- WHAT THE TASK ASKS:
Exactly the lines below from the one with "(plotframeref false)" up to and including the one with "(plotreference false)" make up the answer, with nothing else added.

Electronic design files
--------------------

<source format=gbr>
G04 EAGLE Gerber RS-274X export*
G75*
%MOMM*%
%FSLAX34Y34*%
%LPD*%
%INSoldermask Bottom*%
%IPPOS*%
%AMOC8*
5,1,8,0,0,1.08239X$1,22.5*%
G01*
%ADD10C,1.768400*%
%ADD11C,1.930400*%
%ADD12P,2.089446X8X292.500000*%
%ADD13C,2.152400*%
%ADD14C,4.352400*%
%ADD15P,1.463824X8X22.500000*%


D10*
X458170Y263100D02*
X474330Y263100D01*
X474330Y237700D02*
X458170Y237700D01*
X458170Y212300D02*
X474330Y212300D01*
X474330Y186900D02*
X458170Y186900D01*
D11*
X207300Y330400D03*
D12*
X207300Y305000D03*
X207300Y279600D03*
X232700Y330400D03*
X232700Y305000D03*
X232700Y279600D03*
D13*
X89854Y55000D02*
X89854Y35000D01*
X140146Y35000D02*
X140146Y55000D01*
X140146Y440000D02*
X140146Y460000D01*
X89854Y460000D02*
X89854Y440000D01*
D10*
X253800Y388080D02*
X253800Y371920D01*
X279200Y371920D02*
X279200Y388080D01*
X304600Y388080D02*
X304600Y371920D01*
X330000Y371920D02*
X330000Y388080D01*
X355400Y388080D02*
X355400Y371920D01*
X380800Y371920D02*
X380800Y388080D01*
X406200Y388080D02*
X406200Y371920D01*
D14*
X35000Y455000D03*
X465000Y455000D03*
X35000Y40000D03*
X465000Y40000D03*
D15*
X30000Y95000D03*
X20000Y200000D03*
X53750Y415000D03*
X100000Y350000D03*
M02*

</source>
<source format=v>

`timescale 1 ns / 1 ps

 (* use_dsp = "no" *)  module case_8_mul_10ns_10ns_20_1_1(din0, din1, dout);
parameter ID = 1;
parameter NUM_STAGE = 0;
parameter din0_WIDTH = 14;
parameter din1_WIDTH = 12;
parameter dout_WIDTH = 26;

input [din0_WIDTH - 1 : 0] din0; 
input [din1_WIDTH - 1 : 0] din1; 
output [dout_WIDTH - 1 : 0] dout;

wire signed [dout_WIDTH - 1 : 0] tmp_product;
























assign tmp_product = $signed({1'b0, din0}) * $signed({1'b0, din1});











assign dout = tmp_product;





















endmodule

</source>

--------------------

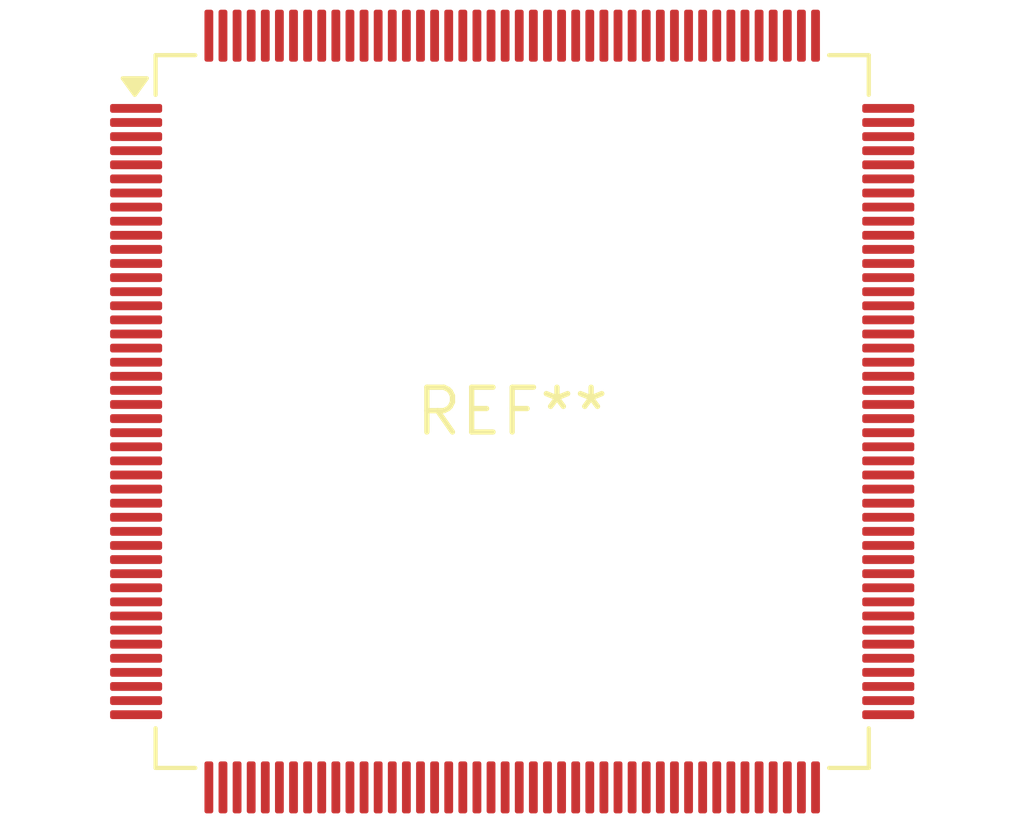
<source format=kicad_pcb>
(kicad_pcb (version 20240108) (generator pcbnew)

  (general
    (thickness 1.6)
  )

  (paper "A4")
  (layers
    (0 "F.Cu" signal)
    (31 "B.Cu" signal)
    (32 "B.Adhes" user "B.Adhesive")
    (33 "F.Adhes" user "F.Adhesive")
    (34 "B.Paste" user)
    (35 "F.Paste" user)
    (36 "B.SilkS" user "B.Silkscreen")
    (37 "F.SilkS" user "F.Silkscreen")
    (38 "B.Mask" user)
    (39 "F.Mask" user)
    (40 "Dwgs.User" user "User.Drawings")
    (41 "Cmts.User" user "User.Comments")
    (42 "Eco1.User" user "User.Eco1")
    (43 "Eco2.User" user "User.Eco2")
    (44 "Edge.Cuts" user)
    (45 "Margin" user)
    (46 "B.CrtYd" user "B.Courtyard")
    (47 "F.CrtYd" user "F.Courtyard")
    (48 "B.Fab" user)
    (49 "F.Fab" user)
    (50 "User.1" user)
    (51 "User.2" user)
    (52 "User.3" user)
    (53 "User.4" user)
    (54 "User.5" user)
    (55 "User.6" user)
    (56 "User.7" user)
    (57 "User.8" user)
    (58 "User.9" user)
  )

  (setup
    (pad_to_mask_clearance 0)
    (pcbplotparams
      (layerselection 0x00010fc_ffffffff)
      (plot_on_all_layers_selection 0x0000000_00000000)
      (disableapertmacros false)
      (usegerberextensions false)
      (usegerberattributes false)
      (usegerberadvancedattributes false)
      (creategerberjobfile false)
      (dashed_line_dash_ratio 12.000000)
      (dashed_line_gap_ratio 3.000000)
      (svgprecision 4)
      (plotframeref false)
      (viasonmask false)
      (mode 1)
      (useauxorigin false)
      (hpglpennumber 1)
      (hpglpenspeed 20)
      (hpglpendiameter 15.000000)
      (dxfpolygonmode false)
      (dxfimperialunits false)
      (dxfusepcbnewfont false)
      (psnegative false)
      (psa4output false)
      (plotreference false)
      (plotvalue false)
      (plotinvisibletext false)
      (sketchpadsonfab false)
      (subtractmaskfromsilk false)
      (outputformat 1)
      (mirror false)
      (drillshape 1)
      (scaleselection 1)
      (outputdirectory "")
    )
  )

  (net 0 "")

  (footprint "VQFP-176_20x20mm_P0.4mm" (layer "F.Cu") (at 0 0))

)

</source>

--------------------

- EXERCISE ANSWER:
      (plotframeref false)
      (viasonmask false)
      (mode 1)
      (useauxorigin false)
      (hpglpennumber 1)
      (hpglpenspeed 20)
      (hpglpendiameter 15.000000)
      (dxfpolygonmode false)
      (dxfimperialunits false)
      (dxfusepcbnewfont false)
      (psnegative false)
      (psa4output false)
      (plotreference false)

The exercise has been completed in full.